Proses Pemantauan yang Dilakukan
Kontak erat tersebut ditemukan setelah laporan dari Inggris pada 7 Mei 2026. Dua hari setelahnya, WNA yang tinggal di Jakarta diidentifikasi dan segera dibawa ke RSPI Sulianti Saroso untuk observasi intensif. Pemantauan dilakukan selama 14 hari sejak 8 Mei 2026, sejak individu ini dinyatakan sebagai orang yang berpotensi terpapar hantavirus.
Menurut Andi Saguni, Pelaksana Tugas Direktur Jenderal Penanggulangan Penyakit Kementerian Kesehatan, keputusan untuk tetap memantau WNA ini diambil berdasarkan protokol Organisasi Kesehatan Dunia (WHO). “Kontak erat yang kita sebut KE masih berada di RSPI Sulianti Saroso,” jelasnya saat diwawancara di kantor Bakom RI, Jakarta, Rabu (13/5/2026). Pemantauan ini bertujuan memastikan individu tersebut tidak mengalami gejala seperti demam tinggi, mual, atau gejala pernapasan yang bisa mengarah ke komplikasi serius.
Protokol WHO dan Tindakan Pemerintah
Andi menambahkan, meskipun hasil tes PCR negatif memungkinkan isolasi mandiri, pemerintah memutuskan untuk terus mengawasi kondisi kesehatan WNA tersebut. “Ya, kami melihat perkembangannya, dan secara teknis itu memungkinkan isolasi mandiri,” imbuhnya. Namun, pihak berwenang memilih untuk tetap menempatkan individu ini di RSPI Sulianti Saroso karena penyebaran hantavirus bisa terjadi melalui kontak erat, terutama dalam kondisi yang tidak terdeteksi oleh tes PCR.
RSPI Sulianti Saroso, yang berperan sebagai pusat kesehatan untuk pasien impor, memiliki fasilitas khusus untuk memantau kasus seperti ini. Pemantauan mencakup pemeriksaan rutin, pengamatan gejala, serta tes tambahan jika diperlukan. Dalam kasus ini, WNA tersebut belum menunjukkan gejala infeksi, sehingga pihak medis menganggapnya sebagai keberhasilan awal dalam pencegahan wabah.
Hantavirus, yang dikenal menyebabkan penyakit HFRS, menyebar melalui kontak dengan urine, tinja, atau air liur dari tikus yang menginfeksi. Gejala awal serupa dengan flu, namun jika tidak segera diatasi, virus bisa menginfeksi ginjal dan menyebabkan gagal organ. Dengan memantau kontak erat secara ketat, pemerintah bertujuan mengurangi risiko penyebaran hantavirus ke populasi lokal.
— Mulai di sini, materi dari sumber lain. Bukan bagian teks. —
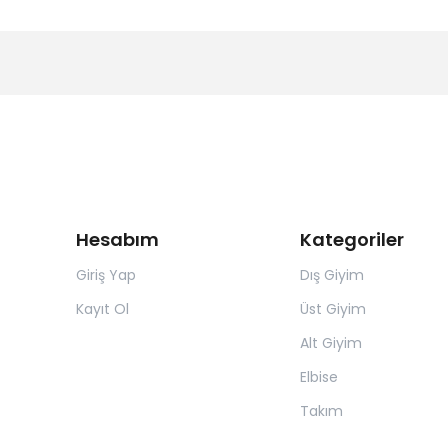
Hesabım
Kategoriler
Giriş Yap
Dış Giyim
Kayıt Ol
Üst Giyim
Alt Giyim
Elbise
Takım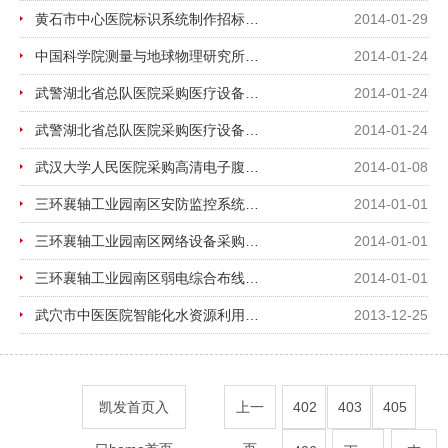
黄石市中心医院标识系统制作招标公告
2014-01-29
中国科学院测量与地球物理研究所、中科院武汉物理与数学研究所、中科院武汉病毒研究所、...
2014-01-24
武警湖北省总队医院采购医疗设备招标公告
2014-01-24
武警湖北省总队医院采购医疗设备招标公告
2014-01-24
武汉大学人民医院采购高清电子腹腔镜系统招标公告
2014-01-08
三环襄轴工业园南区安防监控系统招标公告
2014-01-01
三环襄轴工业园南区网络设备采购及安装招标公告
2014-01-01
三环襄轴工业园南区弱电综合布线系统招标公告
2014-01-01
武穴市中医医院智能化水资源利用系统项目招标公告
2013-12-25
凯发首页入
上一
402
403
405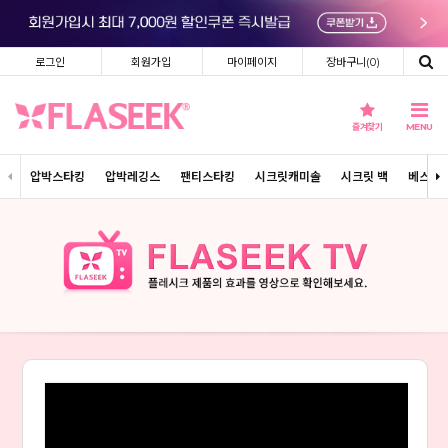
로그인
회원가입
마이페이지
장바구니(
0
)
즐겨찾기
MENU
압박스타킹
압박레깅스
팬티스타킹
시크릿캐미솔
시크릿 백
베스트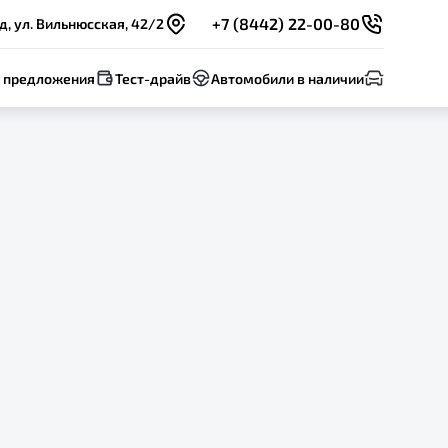
+7 (8442) 22-00-80
д, ул. Вильнюсская, 42/2
 предложения
Тест-драйв
Автомобили в наличии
Kasus ini menjadi contoh bagaimana Indonesia menerapkan protokol kesehatan internasional dalam menghadapi penyakit impor. Pemerintah mengambil langkah proaktif dengan memastikan setiap individu yang berpotensi terpapar diberi perhatian penuh, termasuk mengisolasi mereka di fasilitas yang memiliki kemampuan mendiagnosis dan merawat secara cepat. Pemantauan juga membantu memperkuat sistem kewaspadaan epidemi di negara ini.